Five people one car. Three students and us. One future architect, one future human rights lawyer, a future philosopher and us, older than them, so future us already. A homogenous group of strangers sharing a car.
It’s a question of minutes until similarities will be shared. The female looking, black philosopher starts talking about Renzo Piano, simultaneously I’m taught about nine Rwandese facing trial in court for crimes against humanity in Paris not in Den Haag. It’s going well, we exchange cookies. Every time the philosopher laughs and he laughs very loud, an awkward silence takes place I soon begin to laugh with him. He seems to break invisible behavior rules and I’m already his fan. He later says: do you remember when we were little and would not believe that anything outside our perception existed. Like people we saw on the street would stop existing the moment they walked around the corner. The Lawyer answered: yes or in the subway when you feel as if you always see the same people, the fat man, the beggar, the rich women, the pretty girl you hope that would get out the same station but never does. It continued with how Brest is the city with the highest suicide rates but that they have fixed a big net now under one of the bridges because the bridge was not high enough to get killed only to be hurt badly. We all thought that was very funny, hanging in a net for hours without a cellphone and humiliated.
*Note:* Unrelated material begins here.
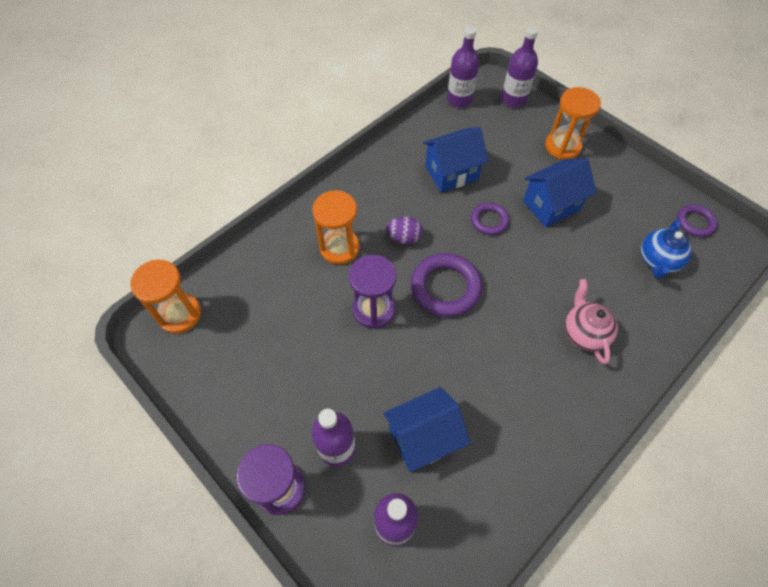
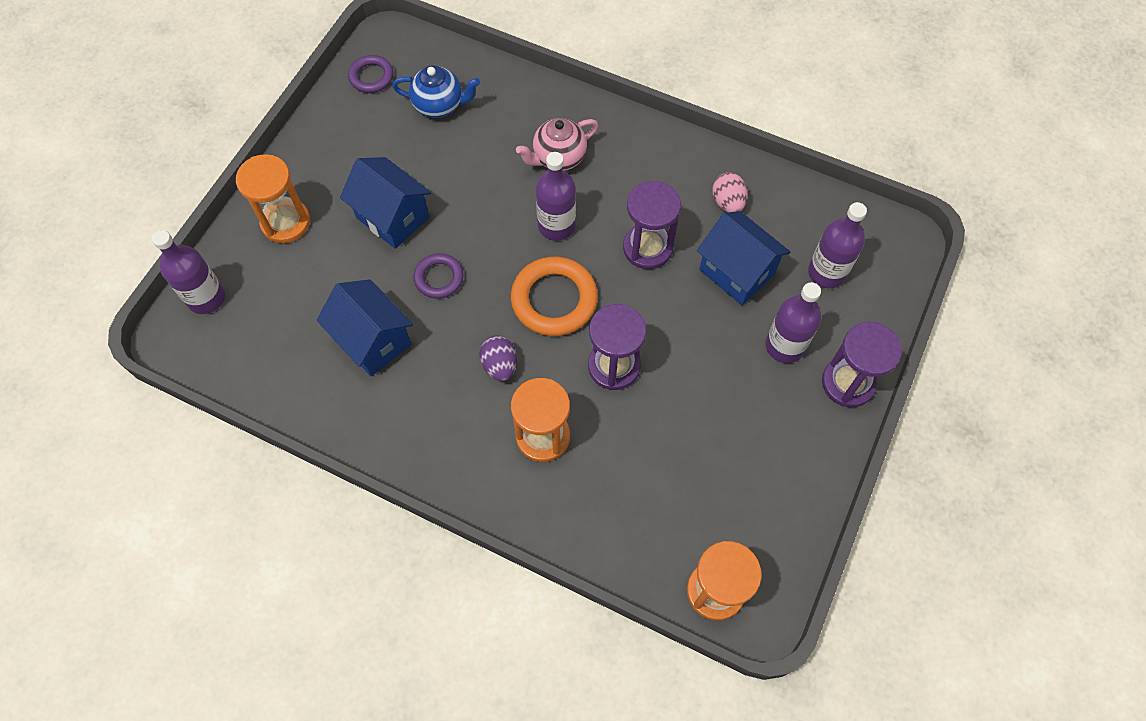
camera: 110 degrees left, 5 degrees up
purple ring [411,253,482,317] -> orange ring [511,257,598,336]
purple bottle [447,26,480,107] -> purple bottle moved to [536,152,576,241]
none -> purple hourglass [623,181,681,269]
none -> pink egg [712,172,748,212]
The philosopher got out at le Mans and the lawyer missed his ride to Rennes and had to hitchhike. Alone with the architect he told us how his father was a high rank catholic military general, his sister an agnostic designer, the other sister an atheist bar owner and that he is already married with the daughter of an admiral who he grew up with from a strict catholic, traditional family and is catholic himself now.
Just then I realized, wait a second: this is France and speaking categories: a black, gay leftist and a white, catholic, bourgeois, that pretty much breaks down the counter parties of the whole recent debate here in one car. There was no more time to ask him if he also supports the banana throwing at the justice minister Taubira or the mass demonstrations against gay marriage when we arrived. But I’m convinced that he didn’t belong to the 40 percent who would vote for Front National if there were elections today. Anyway it doesn’t matter, he drove around the corner and probably doesn’t exist anymore.